▶ SOURCE DATA:

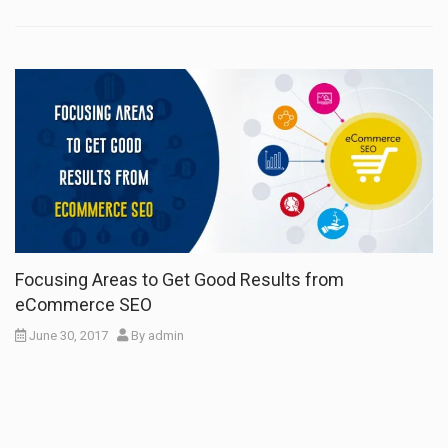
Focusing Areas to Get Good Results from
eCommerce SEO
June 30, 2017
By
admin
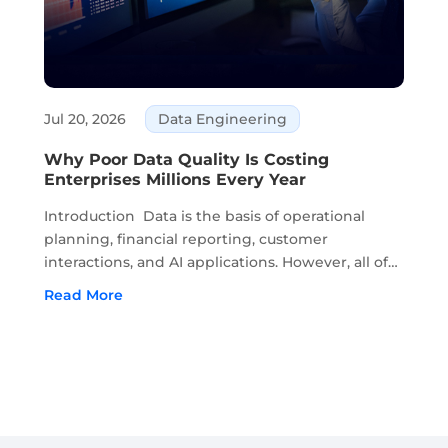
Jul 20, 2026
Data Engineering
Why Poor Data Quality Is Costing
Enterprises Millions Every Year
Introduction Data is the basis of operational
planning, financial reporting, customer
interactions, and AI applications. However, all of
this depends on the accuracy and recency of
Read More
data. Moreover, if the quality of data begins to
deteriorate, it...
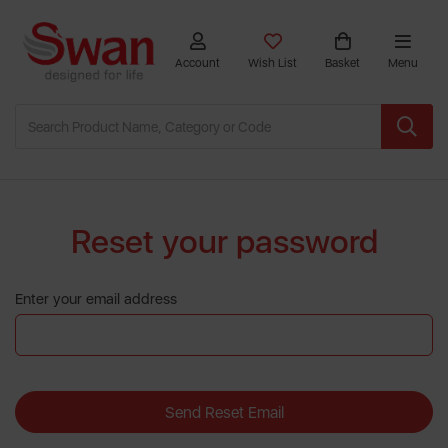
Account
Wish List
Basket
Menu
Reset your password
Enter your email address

▶ REQUIRED WORK: Transcribe every entry word for word, but skip the pictures.

▶ ANSWER SPACE:
Focusing Areas to Get Good Results from
eCommerce SEO
June 30, 2017
By
admin
Jul 20, 2026
Data Engineering
Why Poor Data Quality Is Costing
Enterprises Millions Every Year
Introduction Data is the basis of operational
planning, financial reporting, customer
interactions, and AI applications. However, all of
this depends on the accuracy and recency of
Read More
data. Moreover, if the quality of data begins to
deteriorate, it...
Account
Wish List
Basket
Menu
Reset your password
Enter your email address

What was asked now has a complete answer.